> [Data items]:

+---+

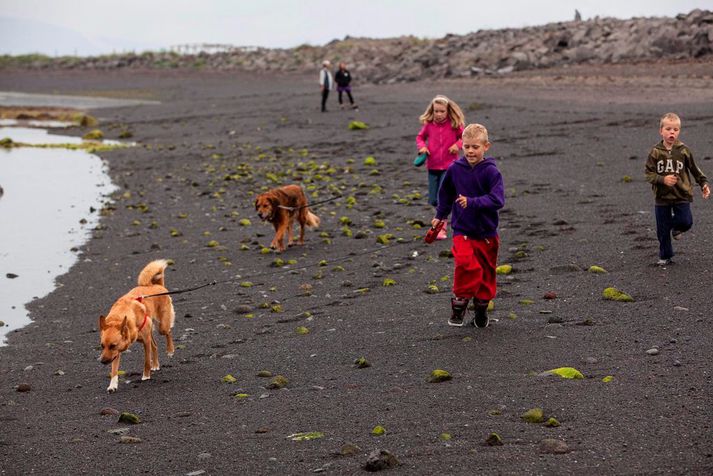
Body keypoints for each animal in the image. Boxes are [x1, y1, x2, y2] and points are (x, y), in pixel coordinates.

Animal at [98, 258, 175, 392]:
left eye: (113, 345)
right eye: (102, 346)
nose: (102, 361)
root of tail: (157, 285)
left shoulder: (144, 342)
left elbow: (146, 361)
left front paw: (146, 375)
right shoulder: (117, 352)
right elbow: (114, 370)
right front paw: (112, 385)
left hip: (161, 327)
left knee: (168, 331)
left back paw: (170, 350)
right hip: (149, 333)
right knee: (155, 345)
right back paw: (156, 364)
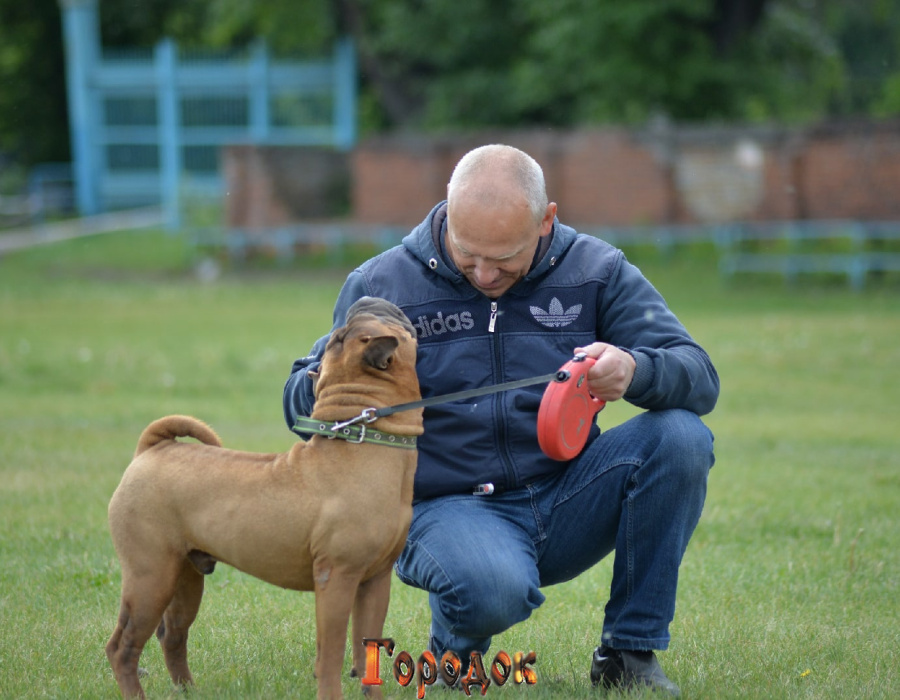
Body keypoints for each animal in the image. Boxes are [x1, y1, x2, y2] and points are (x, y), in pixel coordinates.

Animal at [107, 298, 424, 696]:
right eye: (348, 331)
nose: (364, 300)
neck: (365, 436)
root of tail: (153, 449)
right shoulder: (336, 578)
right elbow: (331, 653)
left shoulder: (375, 582)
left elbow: (369, 650)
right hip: (149, 576)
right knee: (123, 647)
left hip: (184, 577)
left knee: (173, 636)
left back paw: (189, 690)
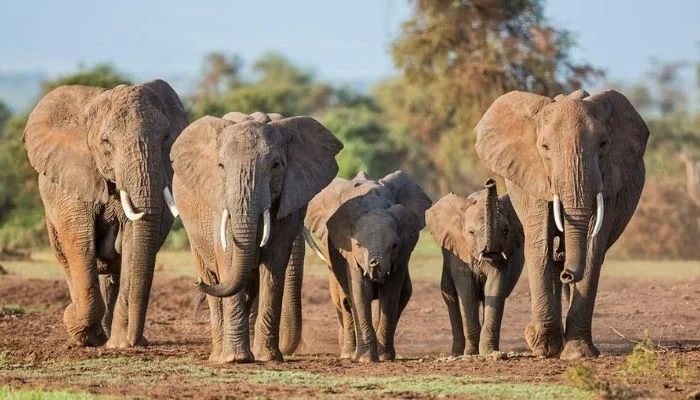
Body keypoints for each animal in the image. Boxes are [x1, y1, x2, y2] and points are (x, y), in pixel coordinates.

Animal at [23, 80, 188, 347]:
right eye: (106, 142)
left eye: (166, 137)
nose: (135, 342)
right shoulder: (73, 182)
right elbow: (80, 244)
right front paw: (78, 328)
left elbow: (133, 245)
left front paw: (120, 345)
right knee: (69, 262)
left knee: (114, 272)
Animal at [171, 111, 342, 363]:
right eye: (221, 166)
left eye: (276, 166)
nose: (196, 283)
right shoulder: (218, 201)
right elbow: (228, 258)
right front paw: (237, 359)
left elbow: (274, 264)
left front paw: (268, 358)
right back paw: (218, 355)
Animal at [304, 171, 432, 362]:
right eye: (357, 245)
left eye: (394, 245)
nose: (374, 265)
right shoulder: (349, 253)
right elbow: (359, 291)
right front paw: (366, 359)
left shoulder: (403, 251)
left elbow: (391, 294)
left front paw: (384, 357)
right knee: (344, 299)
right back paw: (348, 354)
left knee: (404, 293)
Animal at [426, 179, 524, 356]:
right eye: (471, 232)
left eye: (506, 231)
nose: (490, 182)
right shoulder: (459, 251)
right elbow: (466, 290)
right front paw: (471, 353)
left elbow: (494, 286)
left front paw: (489, 352)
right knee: (450, 295)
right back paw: (457, 352)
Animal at [474, 89, 649, 359]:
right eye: (545, 147)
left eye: (603, 144)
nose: (569, 274)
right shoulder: (534, 176)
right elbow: (539, 246)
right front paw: (542, 346)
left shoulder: (610, 179)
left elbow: (593, 249)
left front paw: (577, 353)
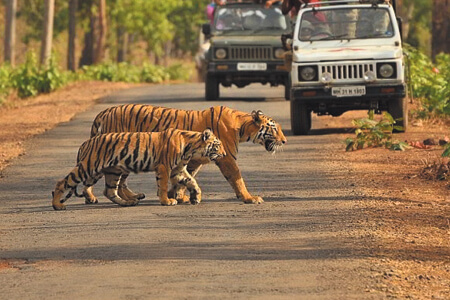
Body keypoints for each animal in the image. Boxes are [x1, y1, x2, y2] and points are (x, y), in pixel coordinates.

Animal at [51, 129, 225, 211]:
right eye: (217, 145)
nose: (224, 155)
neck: (191, 148)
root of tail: (85, 143)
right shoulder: (164, 167)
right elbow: (162, 186)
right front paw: (166, 201)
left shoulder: (177, 169)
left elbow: (192, 181)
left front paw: (196, 197)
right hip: (88, 167)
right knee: (62, 182)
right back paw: (57, 205)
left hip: (111, 171)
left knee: (109, 191)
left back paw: (128, 202)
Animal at [87, 104, 284, 205]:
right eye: (274, 128)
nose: (284, 141)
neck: (242, 127)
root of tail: (103, 112)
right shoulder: (227, 158)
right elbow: (237, 179)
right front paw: (249, 198)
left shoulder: (193, 160)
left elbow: (186, 177)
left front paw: (178, 195)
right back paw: (93, 198)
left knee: (119, 182)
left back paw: (132, 197)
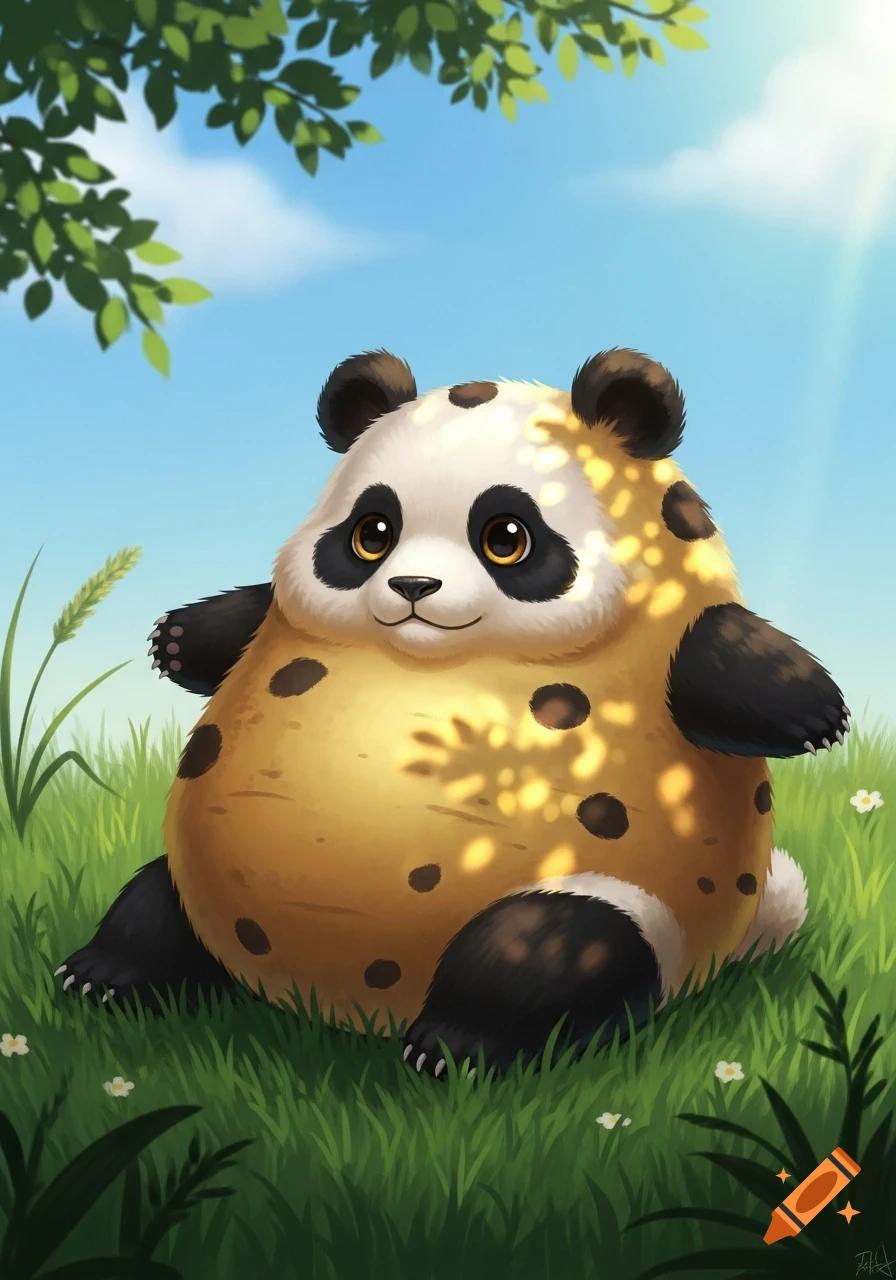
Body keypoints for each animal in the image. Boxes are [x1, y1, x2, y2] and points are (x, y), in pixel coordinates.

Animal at [56, 347, 849, 1077]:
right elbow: (250, 615)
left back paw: (456, 1044)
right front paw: (176, 637)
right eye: (372, 533)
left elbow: (728, 664)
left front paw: (818, 717)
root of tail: (317, 996)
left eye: (506, 537)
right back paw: (103, 973)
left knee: (546, 950)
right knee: (155, 901)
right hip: (198, 872)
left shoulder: (677, 627)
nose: (412, 586)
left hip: (622, 906)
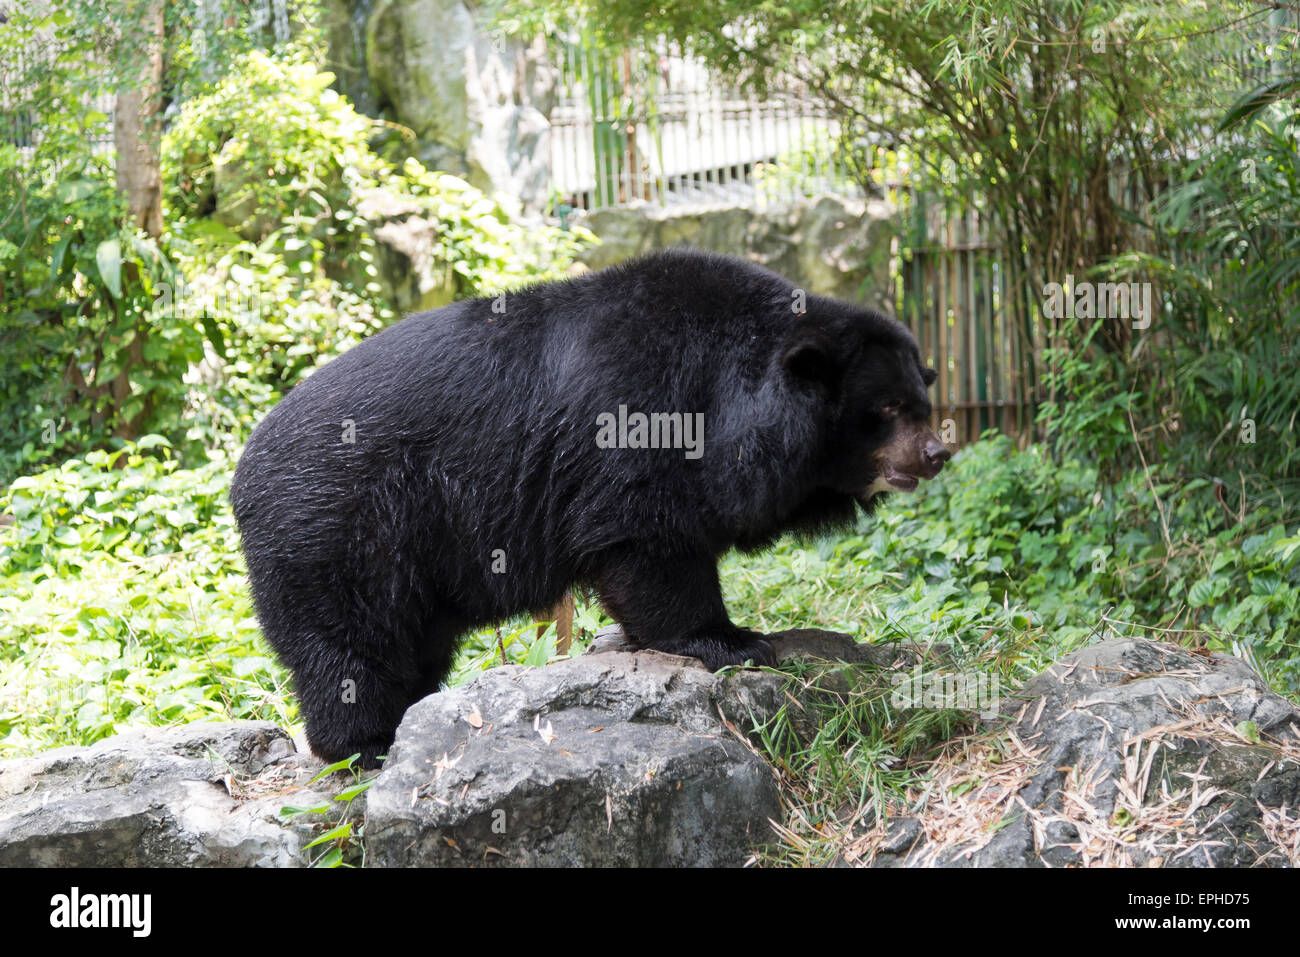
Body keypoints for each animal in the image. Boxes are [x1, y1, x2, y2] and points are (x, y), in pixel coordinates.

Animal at [230, 248, 950, 768]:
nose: (938, 452)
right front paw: (734, 640)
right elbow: (649, 545)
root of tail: (241, 476)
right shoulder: (637, 429)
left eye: (921, 395)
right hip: (339, 533)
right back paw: (367, 746)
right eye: (886, 409)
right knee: (351, 649)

+---+

Retype the data above in full, exactly as it stands, and skip any image.

> [EXERCISE ANSWER]:
Body keypoints for each animal in the image. Boxes are [x1, y1, x2, y2] and points are (x, y), in pixel coordinates.

Animal at [98, 258, 175, 392]:
left eye: (113, 345)
right eye: (102, 346)
nose: (102, 361)
root of tail: (157, 285)
left shoulder: (144, 342)
left elbow: (146, 361)
left front paw: (146, 375)
right shoulder: (117, 352)
right elbow: (114, 370)
right front paw: (112, 385)
left hip: (161, 327)
left knee: (168, 331)
left back paw: (170, 350)
right hip: (149, 333)
right knee: (155, 345)
right back paw: (156, 364)
Body keypoints for each animal in the image. Boxes are [x1, y1, x2, y2] and points are (x, y), in pixel coordinates.

Animal at [107, 298, 424, 696]:
right eye: (348, 331)
nose: (364, 300)
neck: (365, 436)
root of tail: (153, 449)
right shoulder: (336, 578)
right elbow: (331, 653)
left shoulder: (375, 582)
left elbow: (369, 650)
right hip: (149, 576)
right knee: (123, 647)
left hip: (184, 577)
left knee: (173, 636)
left back paw: (189, 690)
Body keypoints for each animal in the image. Boxes are [x1, y1, x2, y2] and points are (x, y), in pixel coordinates.

Animal at [23, 80, 188, 347]:
right eye: (106, 142)
left eye: (166, 137)
nose: (135, 342)
right shoulder: (73, 182)
right elbow: (80, 244)
right front paw: (78, 328)
left elbow: (133, 245)
left front paw: (120, 345)
right knee: (69, 262)
left knee: (114, 272)
Animal at [171, 111, 342, 363]:
right eye: (221, 166)
left eye: (276, 166)
nose: (196, 283)
right shoulder: (218, 201)
right elbow: (228, 258)
right front paw: (237, 359)
left elbow: (274, 264)
left front paw: (268, 358)
right back paw: (218, 355)
Animal at [304, 171, 432, 362]:
right eye: (357, 245)
left eye: (394, 245)
nose: (374, 265)
right shoulder: (349, 253)
right elbow: (359, 291)
right front paw: (366, 359)
left shoulder: (403, 251)
left elbow: (391, 294)
left front paw: (384, 357)
right knee: (344, 299)
right back paw: (348, 354)
left knee: (404, 293)
Animal at [426, 179, 524, 356]:
right eye: (471, 232)
left eye: (506, 231)
nose: (490, 182)
right shoulder: (459, 251)
right elbow: (466, 290)
right front paw: (471, 353)
left elbow: (494, 286)
left front paw: (489, 352)
right knee: (450, 295)
right back paw: (457, 352)
Animal at [474, 89, 649, 359]:
right eye: (545, 147)
left eye: (603, 144)
nose: (569, 274)
right shoulder: (534, 176)
right elbow: (539, 246)
right front paw: (542, 346)
left shoulder: (610, 179)
left elbow: (593, 249)
left front paw: (577, 353)
Body keypoints for each animal in the image. Boxes are [x1, y1, x2, y2] and points are (x, y), in pixel coordinates.

Animal at [51, 129, 225, 211]:
right eye: (217, 145)
nose: (224, 155)
neck: (191, 148)
root of tail: (85, 143)
right shoulder: (164, 167)
right elbow: (162, 186)
right front paw: (166, 201)
left shoulder: (177, 169)
left elbow: (192, 181)
left front paw: (196, 197)
right hip: (88, 167)
right knee: (62, 182)
right back paw: (57, 205)
left hip: (111, 171)
left knee: (109, 191)
left back paw: (128, 202)
Animal at [87, 104, 284, 205]:
right eye: (274, 128)
nose: (284, 141)
neck: (242, 127)
root of tail: (103, 112)
right shoulder: (227, 158)
right elbow: (237, 179)
right front paw: (249, 198)
left shoulder: (193, 160)
left elbow: (186, 177)
left front paw: (178, 195)
right back paw: (93, 198)
left knee: (119, 182)
left back paw: (132, 197)
Body keypoints for each animal in the image. Boxes are [x1, y1, x2, y2] and points are (x, y), in pixel coordinates.

Animal at [56, 347, 849, 1077]:
right elbow: (250, 615)
left back paw: (456, 1044)
right front paw: (176, 637)
right eye: (372, 533)
left elbow: (728, 664)
left front paw: (818, 717)
root of tail: (317, 996)
left eye: (506, 537)
right back paw: (103, 973)
left knee: (546, 950)
right knee: (155, 901)
right hip: (198, 872)
left shoulder: (677, 627)
nose: (412, 586)
left hip: (622, 906)
Body keypoints for each animal in the image. Boxes are [x1, y1, x2, y2] and points are (x, y), in pixel coordinates.

Animal at [230, 248, 950, 768]:
nose: (938, 452)
right front paw: (734, 640)
right elbow: (649, 545)
root of tail: (241, 476)
right shoulder: (637, 429)
left eye: (921, 395)
right hip: (339, 533)
right back paw: (367, 746)
right eye: (886, 409)
right knee: (351, 649)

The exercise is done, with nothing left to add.